Using Artificial Intelligence to Crack the Cyber-Risk Code
There’s an 11-hour time difference between Bangladesh and the US, with the former ahead by almost half-a-day. February 4, 2016, was a Thursday in the US when the Federal Reserve Bank started receiving a series of requests from the Bangladesh Central Bank to pay payments totally nearly USD 1 billion to accounts individual accounts in Sri Lanka and the Philippines. Most of Bangladesh was closed for Friday prayers when the requests came into Fed.
Bangladesh’s central bank, like many other countries, maintained an account with the Fed for international transactions. Within a matter of hours around USD 101 million had been paid out when the word ‘Jupiter’, was part of the address of one of the individuals to whom the money was being paid, triggered an alarm for an entirely different reason.
By chance, Jupiter was also the name of an oil tanker and a shipping company under United States’ sanctions against Iran. That sanctions listing triggered concerns at the New York Fed and spurred it to scrutinize the payment orders more closely. It was a “total fluke” that the New York Fed did not pay out the USD 951 million requested by the hackers. The incident revealed worrying weaknesses in the global financial system, despite several irregularities in the payment requests. The messages lacked the names of “correspondent banks” – the necessary next step in the payment chain. Most of the payments were to individuals rather than institutions.
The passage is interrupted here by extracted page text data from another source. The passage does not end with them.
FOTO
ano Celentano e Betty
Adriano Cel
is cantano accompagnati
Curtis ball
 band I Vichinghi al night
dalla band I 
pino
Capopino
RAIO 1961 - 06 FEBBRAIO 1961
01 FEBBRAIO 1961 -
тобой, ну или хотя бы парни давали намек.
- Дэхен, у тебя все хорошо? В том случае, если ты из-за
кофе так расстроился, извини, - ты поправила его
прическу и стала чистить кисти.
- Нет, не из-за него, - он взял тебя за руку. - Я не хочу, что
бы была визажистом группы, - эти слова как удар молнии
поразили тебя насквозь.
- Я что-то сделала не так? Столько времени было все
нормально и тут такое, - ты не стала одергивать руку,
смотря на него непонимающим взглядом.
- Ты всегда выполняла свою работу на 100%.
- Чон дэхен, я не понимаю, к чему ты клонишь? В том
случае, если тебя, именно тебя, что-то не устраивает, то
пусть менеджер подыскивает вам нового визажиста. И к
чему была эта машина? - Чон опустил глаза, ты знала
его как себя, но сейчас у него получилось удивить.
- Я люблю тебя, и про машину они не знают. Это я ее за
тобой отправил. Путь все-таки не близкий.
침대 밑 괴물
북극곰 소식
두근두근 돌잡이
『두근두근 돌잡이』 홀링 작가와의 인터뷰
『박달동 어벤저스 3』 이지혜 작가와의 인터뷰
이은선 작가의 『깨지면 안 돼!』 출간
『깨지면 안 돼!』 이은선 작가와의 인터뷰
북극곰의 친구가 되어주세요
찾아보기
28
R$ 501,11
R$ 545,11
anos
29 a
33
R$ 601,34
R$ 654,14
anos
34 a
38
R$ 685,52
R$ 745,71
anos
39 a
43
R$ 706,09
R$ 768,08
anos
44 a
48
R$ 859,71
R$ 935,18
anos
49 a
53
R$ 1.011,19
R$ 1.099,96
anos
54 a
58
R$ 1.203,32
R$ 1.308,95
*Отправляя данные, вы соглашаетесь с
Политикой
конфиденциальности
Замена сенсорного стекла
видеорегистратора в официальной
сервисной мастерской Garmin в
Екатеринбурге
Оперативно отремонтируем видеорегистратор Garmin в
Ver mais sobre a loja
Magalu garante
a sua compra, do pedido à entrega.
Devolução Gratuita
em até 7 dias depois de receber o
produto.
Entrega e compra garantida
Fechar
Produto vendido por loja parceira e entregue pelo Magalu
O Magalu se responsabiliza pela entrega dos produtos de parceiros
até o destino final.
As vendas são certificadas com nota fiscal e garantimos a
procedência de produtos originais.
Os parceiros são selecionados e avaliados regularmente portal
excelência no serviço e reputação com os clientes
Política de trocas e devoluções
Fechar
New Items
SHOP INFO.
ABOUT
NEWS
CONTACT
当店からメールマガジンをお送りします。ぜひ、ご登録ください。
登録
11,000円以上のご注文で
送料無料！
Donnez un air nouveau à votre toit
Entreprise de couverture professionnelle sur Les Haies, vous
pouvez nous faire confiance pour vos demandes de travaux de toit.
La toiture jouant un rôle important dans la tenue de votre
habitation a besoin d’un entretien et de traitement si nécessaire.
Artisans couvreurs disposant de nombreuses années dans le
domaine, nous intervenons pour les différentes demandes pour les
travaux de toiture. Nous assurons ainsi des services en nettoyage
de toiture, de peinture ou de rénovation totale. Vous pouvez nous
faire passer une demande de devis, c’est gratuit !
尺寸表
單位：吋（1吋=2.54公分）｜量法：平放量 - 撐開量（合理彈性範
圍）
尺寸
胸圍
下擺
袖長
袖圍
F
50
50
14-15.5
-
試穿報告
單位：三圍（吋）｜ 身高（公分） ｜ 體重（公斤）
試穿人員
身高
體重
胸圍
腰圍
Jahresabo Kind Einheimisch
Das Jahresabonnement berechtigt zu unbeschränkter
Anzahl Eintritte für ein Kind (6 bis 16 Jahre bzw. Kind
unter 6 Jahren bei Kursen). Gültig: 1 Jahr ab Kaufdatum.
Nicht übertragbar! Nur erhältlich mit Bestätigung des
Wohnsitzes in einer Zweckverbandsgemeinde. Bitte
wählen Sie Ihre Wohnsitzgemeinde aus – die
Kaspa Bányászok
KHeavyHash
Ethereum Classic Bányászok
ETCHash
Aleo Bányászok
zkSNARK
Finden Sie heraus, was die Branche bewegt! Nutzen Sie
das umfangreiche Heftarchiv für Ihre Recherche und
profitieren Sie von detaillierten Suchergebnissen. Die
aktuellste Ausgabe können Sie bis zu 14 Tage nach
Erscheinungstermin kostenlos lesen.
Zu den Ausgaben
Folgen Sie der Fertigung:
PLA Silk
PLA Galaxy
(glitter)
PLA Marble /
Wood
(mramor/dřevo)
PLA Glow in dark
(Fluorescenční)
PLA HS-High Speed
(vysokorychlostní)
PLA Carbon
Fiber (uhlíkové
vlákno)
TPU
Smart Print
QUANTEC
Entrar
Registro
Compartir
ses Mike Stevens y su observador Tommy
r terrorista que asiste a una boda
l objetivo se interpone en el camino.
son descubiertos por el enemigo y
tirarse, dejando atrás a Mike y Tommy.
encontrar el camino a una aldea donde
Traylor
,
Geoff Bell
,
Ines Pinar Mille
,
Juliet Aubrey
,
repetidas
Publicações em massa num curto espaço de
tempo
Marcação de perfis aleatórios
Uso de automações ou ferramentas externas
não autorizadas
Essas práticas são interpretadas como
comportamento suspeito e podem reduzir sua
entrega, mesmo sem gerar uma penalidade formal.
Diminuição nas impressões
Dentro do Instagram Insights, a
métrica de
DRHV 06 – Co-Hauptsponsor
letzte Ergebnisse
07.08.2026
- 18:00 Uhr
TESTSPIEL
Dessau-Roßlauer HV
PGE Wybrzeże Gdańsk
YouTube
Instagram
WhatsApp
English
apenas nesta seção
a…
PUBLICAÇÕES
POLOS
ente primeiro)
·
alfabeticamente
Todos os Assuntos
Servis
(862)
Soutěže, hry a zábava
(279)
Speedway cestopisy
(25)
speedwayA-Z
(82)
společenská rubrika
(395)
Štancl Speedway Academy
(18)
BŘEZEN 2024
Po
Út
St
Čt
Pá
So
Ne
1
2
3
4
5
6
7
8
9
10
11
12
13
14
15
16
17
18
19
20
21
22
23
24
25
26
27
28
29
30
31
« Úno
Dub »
The Bangladesh heist is an insignificant sum compared to the vast amounts being lost in cybercrime around the world. The global cost of cybercrime will reach USD 2 trillion by 2019, a threefold increase from the 2015 estimate of USD 500 billion, according to “The Global Risks Report 2016,” from the World Economic Forum; and a significant portion of cybercrime goes undetected. This is particularly true in the case of industrial espionage and the heist of proprietary secrets, because illicit access to sensitive or confidential documents and data is hard to detect.
Closer home in India, over 50,300 cybersecurity incidents like phishing, website intrusions and defacements, virus and denial of service attacks were reported in 2016. Last September India’s largest bank, State Bank of India, was forced to block close to 6 lakh debit cards following a malware-related security breach in a non-SBI ATM network. Several other banks, such as Axis Bank, HDFC Bank and ICICI Bank too admitted being hit by similar cyber attacks — forcing banks to either replace or request users to change the security codes of as many as 3.2 million debit cards. The quantum of financial loss is still unknown in this case.
In all cases of cyber attacks, the hackers usually test out the system over a period of time before they strike; it is always a well-planned strategic action. While this is why they succeed it is also quite a give away that which an Artificial Intelligence based malware protecting system can detect and foil even before the attack takes place by spotting the unusualness in the patterns of transactions or ‘probes’ on the security systems being sent in by would-be hackers to install malware that will eventually give them the break-in codes.
Experts have employed machine-learning techniques, drawing on data insight to identify patterns and apply machine-readable context to events. For example, Amazon has deployed a machine learning solution, based on a unique algorithm that can predict customer-spending habits. In the security world, similar machine-learning systems are used for anomaly detection. This means that a model is defined and positioned as normal. If an outlier is detected that differs from this model, it is considered to be an anomaly. Importantly, the ‘normal’ model is not static. As more data is added, the definition of ‘normal behavior’ continues to evolve and reflect the environment to ensure it remains accurate and up-to-date.
This also means that if unknown threats are assessed against the model, they are more likely to be identified because they do not fit the expected behavioral pattern. Security researchers at MIT have developed a new Artificial Intelligence-based cyber security platform, called 'AI2,' which has the ability to predict, detect, and stop 85 percent of Cyber Attacks with high accuracy.
AI-powered anti-malware cyber security solutions are different from anti-virus which reactively detects viruses or malware. Artificial Intelligence security solutions proactively finds out the possibilities of an attack happening even before it has taken place by applying machine learning techniques to analyze the behavioral patterns of the would-be hackers. In the Bangladesh instance, this would be the payment requests not having the names of the correspondent banks or that the same requests had earlier come in an unformatted manner but were later corrected.
Whatever method cyber criminals use, they are bound to create some kind of a pattern that will be creating a digital ripple which only the ultra-sensitive radars of Artificial Intelligence which has been used to train the computers can detect. But the same technologies that improve corporate defenses could also be used to attack them. Take phishing; it's the simplest method of cyber attack available and there are schemes on the dark web which put all the tools required to go phishing into anyone's hands. Like in the physical world of law enforcers and criminals, in the cyberspace too it will be a race of who stays a step ahead in the game.